Zum Buch:
Kann es auch ein Glück sein, alles zu verlieren? Ein Mann beginnt ein anderes Leben, nachdem seine Geliebte von ihm geflohen, seine Firma Bankrott gegangen und sein Vermögen beschlagnahmt worden ist. Ein Roman, der von Begehren und Aufbegehren, von Glücksverlangen, von Wind und Stille erzählt. Uwe Timms neuer Roman ist eine Kostbarkeit.
Sechs Jahre ist es her, dass Anna nach New York gegangen ist, Anna mit dem messingfarbenen Haar, deren Hand bei einem Vortrag über Stadtplanung zufällig auf dem freien Stuhl neben seiner lag. Das war der Anfang. Er, Christian Eschenbach, war damals 50, hatte nach gescheiterter Ehe eine Freundin, Selma, die Goldschmiedin. Anna war verheiratet mit Ewald, dem Architekten, zwei Kinder. Die Paare trafen sich zufällig ein weiteres Mal, man kam sich näher. Eschenbach entbrannte für Anna. Ihre Leidenschaft brachte alles zum Einstürzen. Seitdem lebt Eschenbach allein, seit März als Vogelwart auf einer Insel in der Elbmündung.

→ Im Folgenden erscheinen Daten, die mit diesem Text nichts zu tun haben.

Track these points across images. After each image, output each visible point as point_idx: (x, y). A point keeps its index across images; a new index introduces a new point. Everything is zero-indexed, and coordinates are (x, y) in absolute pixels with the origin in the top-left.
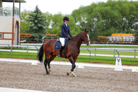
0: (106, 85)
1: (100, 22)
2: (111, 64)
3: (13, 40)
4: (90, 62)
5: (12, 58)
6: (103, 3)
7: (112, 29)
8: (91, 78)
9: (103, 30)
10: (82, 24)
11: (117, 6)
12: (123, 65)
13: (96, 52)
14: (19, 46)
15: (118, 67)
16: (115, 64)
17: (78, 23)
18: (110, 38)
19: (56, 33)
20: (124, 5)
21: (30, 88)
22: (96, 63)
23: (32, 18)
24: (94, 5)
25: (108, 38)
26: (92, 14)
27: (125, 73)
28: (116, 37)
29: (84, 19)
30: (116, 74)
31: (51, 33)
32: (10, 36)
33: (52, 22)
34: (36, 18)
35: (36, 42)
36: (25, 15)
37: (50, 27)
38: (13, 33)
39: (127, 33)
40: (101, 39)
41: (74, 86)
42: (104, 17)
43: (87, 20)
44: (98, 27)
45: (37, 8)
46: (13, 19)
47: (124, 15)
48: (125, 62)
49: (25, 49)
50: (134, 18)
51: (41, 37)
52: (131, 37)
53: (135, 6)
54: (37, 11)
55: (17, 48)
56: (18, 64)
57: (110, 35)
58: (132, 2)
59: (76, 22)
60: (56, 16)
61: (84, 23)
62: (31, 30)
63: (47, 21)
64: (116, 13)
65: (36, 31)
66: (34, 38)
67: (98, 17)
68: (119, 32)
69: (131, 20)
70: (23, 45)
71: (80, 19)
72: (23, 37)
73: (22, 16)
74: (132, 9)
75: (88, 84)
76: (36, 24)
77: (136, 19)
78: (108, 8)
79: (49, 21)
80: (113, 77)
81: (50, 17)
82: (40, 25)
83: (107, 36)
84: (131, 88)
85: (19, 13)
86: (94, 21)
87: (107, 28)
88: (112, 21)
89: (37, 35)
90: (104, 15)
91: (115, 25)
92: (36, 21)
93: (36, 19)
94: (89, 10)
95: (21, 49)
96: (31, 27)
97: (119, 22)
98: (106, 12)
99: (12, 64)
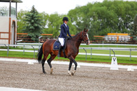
0: (102, 84)
1: (96, 22)
2: (107, 63)
3: (9, 39)
4: (85, 62)
5: (9, 57)
6: (99, 3)
7: (108, 29)
8: (87, 77)
9: (99, 30)
10: (79, 24)
11: (113, 6)
12: (118, 64)
13: (92, 51)
14: (15, 46)
15: (114, 66)
16: (110, 63)
17: (74, 23)
18: (106, 38)
19: (52, 33)
20: (119, 5)
21: (26, 88)
22: (92, 62)
23: (29, 18)
24: (90, 5)
25: (103, 37)
26: (88, 14)
27: (120, 72)
28: (112, 36)
29: (80, 19)
30: (111, 73)
31: (47, 32)
32: (7, 36)
33: (48, 22)
34: (33, 17)
35: (32, 42)
36: (22, 14)
37: (46, 27)
38: (9, 33)
39: (123, 32)
40: (97, 38)
41: (70, 86)
42: (100, 17)
43: (83, 20)
44: (94, 27)
45: (33, 8)
46: (10, 19)
47: (120, 15)
48: (121, 61)
49: (22, 49)
50: (129, 18)
51: (37, 37)
52: (126, 37)
53: (130, 6)
54: (34, 11)
55: (14, 48)
56: (15, 64)
57: (106, 34)
58: (127, 2)
59: (72, 21)
60: (52, 16)
61: (80, 22)
62: (28, 30)
63: (44, 21)
64: (112, 13)
65: (33, 31)
66: (30, 37)
67: (94, 17)
68: (115, 32)
69: (127, 20)
70: (20, 45)
71: (76, 19)
72: (19, 37)
73: (18, 16)
74: (127, 9)
75: (84, 83)
76: (32, 24)
77: (131, 19)
78: (104, 8)
79: (46, 21)
80: (109, 76)
81: (47, 17)
82: (36, 25)
83: (103, 35)
84: (127, 87)
85: (15, 13)
86: (90, 21)
87: (103, 28)
88: (108, 21)
89: (33, 34)
90: (100, 15)
91: (111, 25)
92: (33, 21)
93: (32, 19)
94: (85, 10)
95: (17, 48)
96: (27, 27)
97: (115, 22)
98: (102, 12)
99: (9, 63)
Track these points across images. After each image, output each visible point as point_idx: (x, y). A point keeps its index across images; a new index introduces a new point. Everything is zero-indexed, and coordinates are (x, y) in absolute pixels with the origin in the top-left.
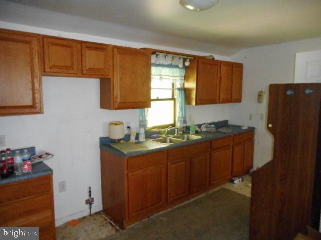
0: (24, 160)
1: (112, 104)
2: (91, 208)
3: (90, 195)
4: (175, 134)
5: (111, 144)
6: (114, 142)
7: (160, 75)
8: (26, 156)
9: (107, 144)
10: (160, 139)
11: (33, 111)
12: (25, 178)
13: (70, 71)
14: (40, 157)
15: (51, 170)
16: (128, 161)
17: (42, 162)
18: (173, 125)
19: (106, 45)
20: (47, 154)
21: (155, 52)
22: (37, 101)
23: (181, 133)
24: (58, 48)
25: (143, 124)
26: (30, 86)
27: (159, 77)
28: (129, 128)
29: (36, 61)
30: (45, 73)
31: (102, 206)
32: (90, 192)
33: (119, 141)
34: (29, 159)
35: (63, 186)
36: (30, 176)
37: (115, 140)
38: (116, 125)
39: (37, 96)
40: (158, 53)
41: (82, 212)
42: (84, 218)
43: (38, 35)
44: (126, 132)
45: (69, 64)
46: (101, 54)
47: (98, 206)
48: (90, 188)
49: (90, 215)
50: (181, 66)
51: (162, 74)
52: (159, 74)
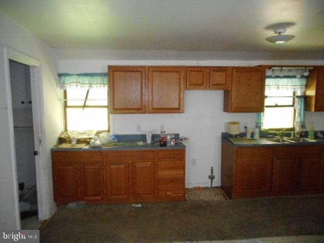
0: (171, 139)
1: (230, 108)
2: (212, 182)
3: (212, 173)
4: (291, 136)
5: (228, 138)
6: (231, 136)
7: (278, 85)
8: (173, 136)
9: (226, 138)
10: (275, 139)
11: (178, 111)
12: (171, 148)
13: (202, 87)
14: (181, 140)
15: (185, 146)
16: (237, 150)
17: (181, 143)
18: (293, 129)
19: (227, 67)
20: (185, 139)
21: (270, 67)
22: (181, 105)
23: (299, 136)
24: (195, 73)
25: (258, 125)
26: (178, 96)
27: (277, 86)
28: (246, 127)
29: (182, 82)
30: (186, 88)
31: (220, 183)
32: (212, 170)
33: (236, 136)
34: (174, 138)
35: (194, 163)
36: (174, 148)
37: (233, 135)
38: (234, 124)
39: (181, 102)
40: (273, 68)
41: (205, 183)
42: (207, 188)
43: (184, 66)
44: (243, 131)
45: (201, 82)
46: (223, 74)
47: (217, 182)
48: (212, 168)
49: (211, 187)
50: (298, 76)
51: (280, 84)
52: (276, 84)
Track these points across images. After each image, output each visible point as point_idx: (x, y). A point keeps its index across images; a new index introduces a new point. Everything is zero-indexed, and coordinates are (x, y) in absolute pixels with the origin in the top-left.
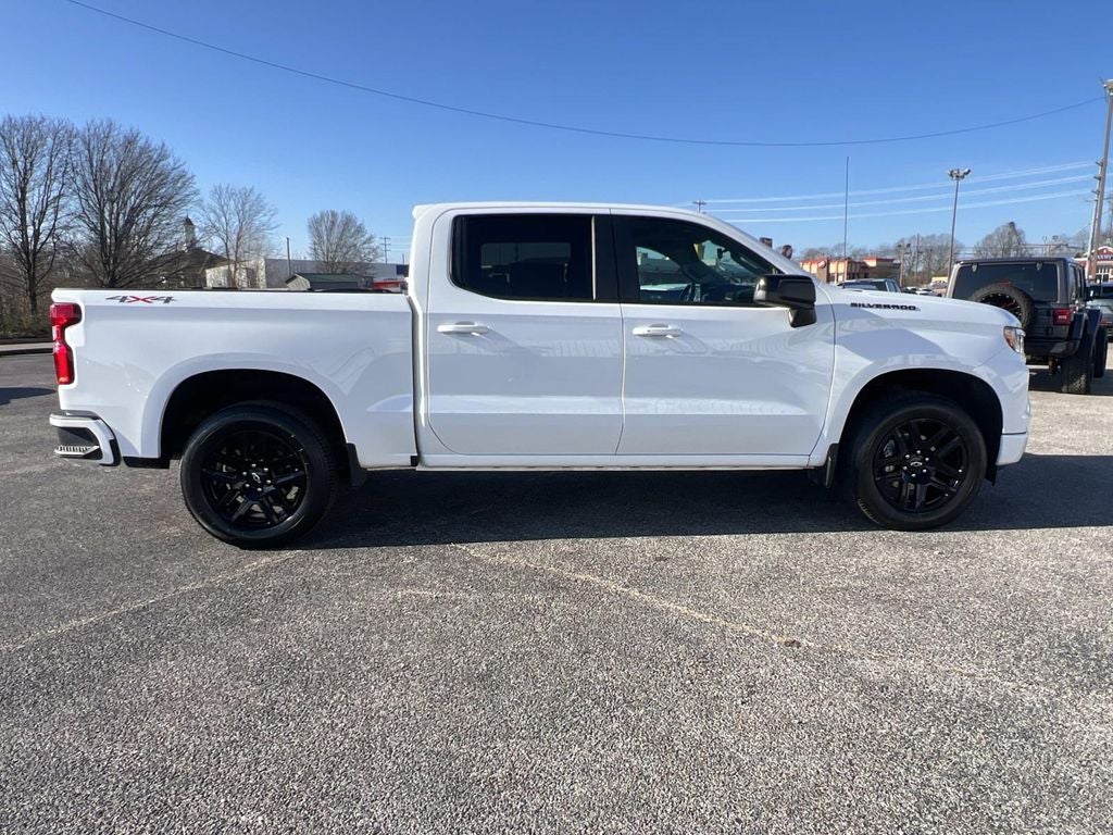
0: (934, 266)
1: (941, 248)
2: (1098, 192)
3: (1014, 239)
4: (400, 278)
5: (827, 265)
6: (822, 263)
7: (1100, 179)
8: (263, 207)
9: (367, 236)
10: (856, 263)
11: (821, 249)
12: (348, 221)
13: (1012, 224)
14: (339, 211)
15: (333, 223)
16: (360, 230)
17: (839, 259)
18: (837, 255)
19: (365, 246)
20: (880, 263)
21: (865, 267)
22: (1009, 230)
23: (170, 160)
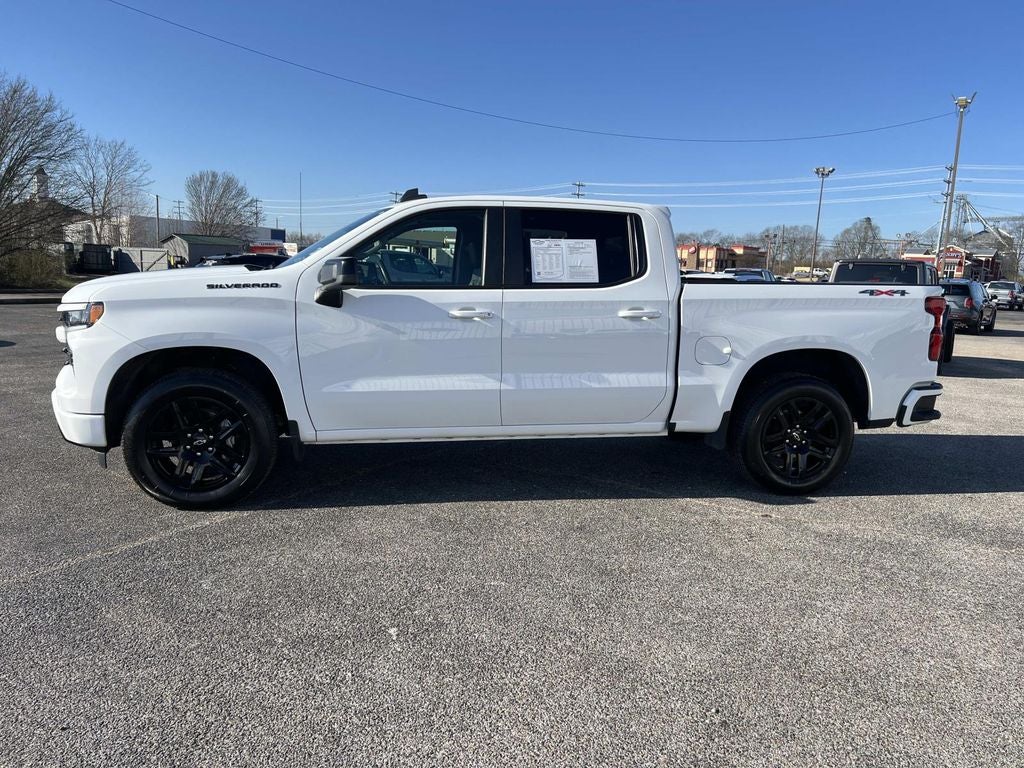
0: (797, 256)
1: (803, 239)
2: (947, 195)
3: (870, 234)
4: (277, 243)
5: (697, 251)
6: (693, 249)
7: (949, 182)
8: (134, 162)
9: (248, 200)
10: (724, 250)
11: (692, 234)
12: (229, 183)
13: (868, 220)
14: (219, 172)
15: (213, 183)
16: (241, 193)
17: (708, 246)
18: (705, 241)
19: (246, 209)
20: (749, 251)
21: (733, 254)
22: (865, 225)
23: (58, 113)
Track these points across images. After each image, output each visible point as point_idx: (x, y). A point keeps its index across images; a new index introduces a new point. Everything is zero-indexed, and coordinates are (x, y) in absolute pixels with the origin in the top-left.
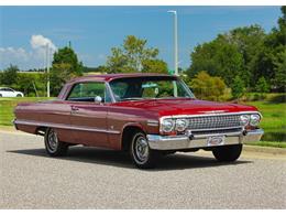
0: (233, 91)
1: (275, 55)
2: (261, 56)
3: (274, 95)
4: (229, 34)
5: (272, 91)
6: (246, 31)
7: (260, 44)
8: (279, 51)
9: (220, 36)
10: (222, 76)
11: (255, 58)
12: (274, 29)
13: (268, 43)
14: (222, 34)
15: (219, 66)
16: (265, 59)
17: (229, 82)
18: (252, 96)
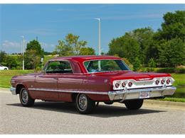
0: (134, 67)
1: (159, 45)
2: (151, 46)
3: (158, 69)
4: (132, 32)
5: (157, 66)
6: (142, 31)
7: (150, 38)
8: (162, 43)
9: (127, 34)
10: (128, 57)
11: (147, 47)
12: (159, 30)
13: (155, 38)
14: (128, 32)
15: (126, 52)
16: (154, 47)
17: (132, 61)
18: (146, 69)
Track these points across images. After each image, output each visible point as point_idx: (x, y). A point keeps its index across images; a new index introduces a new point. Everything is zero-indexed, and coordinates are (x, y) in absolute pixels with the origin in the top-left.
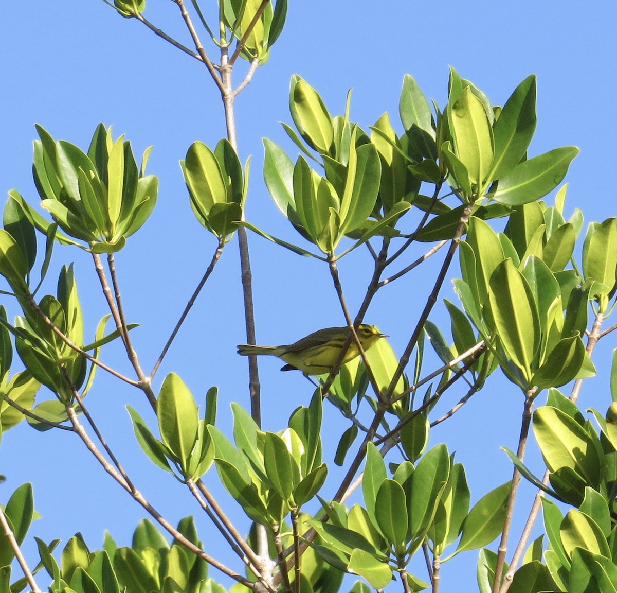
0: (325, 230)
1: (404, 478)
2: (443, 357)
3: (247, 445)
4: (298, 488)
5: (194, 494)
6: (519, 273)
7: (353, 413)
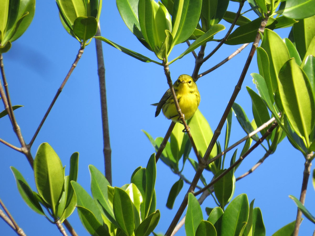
0: (162, 47)
1: (216, 219)
2: (246, 129)
3: (101, 197)
4: (138, 228)
5: (61, 232)
6: (301, 69)
7: (180, 170)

Dann kommt ein Anruf von Anna. Ob er Zeit und Lust auf ein Treffen habe, sie sei in Hamburg. An dem Tag, der ihm bis zu ihrer Ankunft bleibt, kommen die Zweifel und die Erinnerungen. Sein Begehren, das alles durcheinander gebracht, sein ganzes Lebensgerüst hat zusammenstürzen lassen. Der Wind hat hier den letzten Rest davon weggetragen. Auch sein Freund, der Engländer, ist tot. Was bleibt, ist die Stille, der Sand, der Vogelgesang, die nächtliche Zwiesprache mit seinen Geistern; seine Arbeit über Jonas und den Wal; die Unterlagen seiner Recherche über das Begehren für ein Meinungsforschungsinstitut, ein Projekt, das er abgebrochen hat; Flaschenpost, die er sammelt.
Eschenbach hat ein neues Leben gefunden, das aus dem alten gewachsen ist. Als Leser ist man froh, zwischen den Erinnerungsschüben in die Stille der Insel zurückkehren zu dürfen. Eschenbach hat es geschafft, Frieden zu machen mit sich. Und jetzt kommt Anna.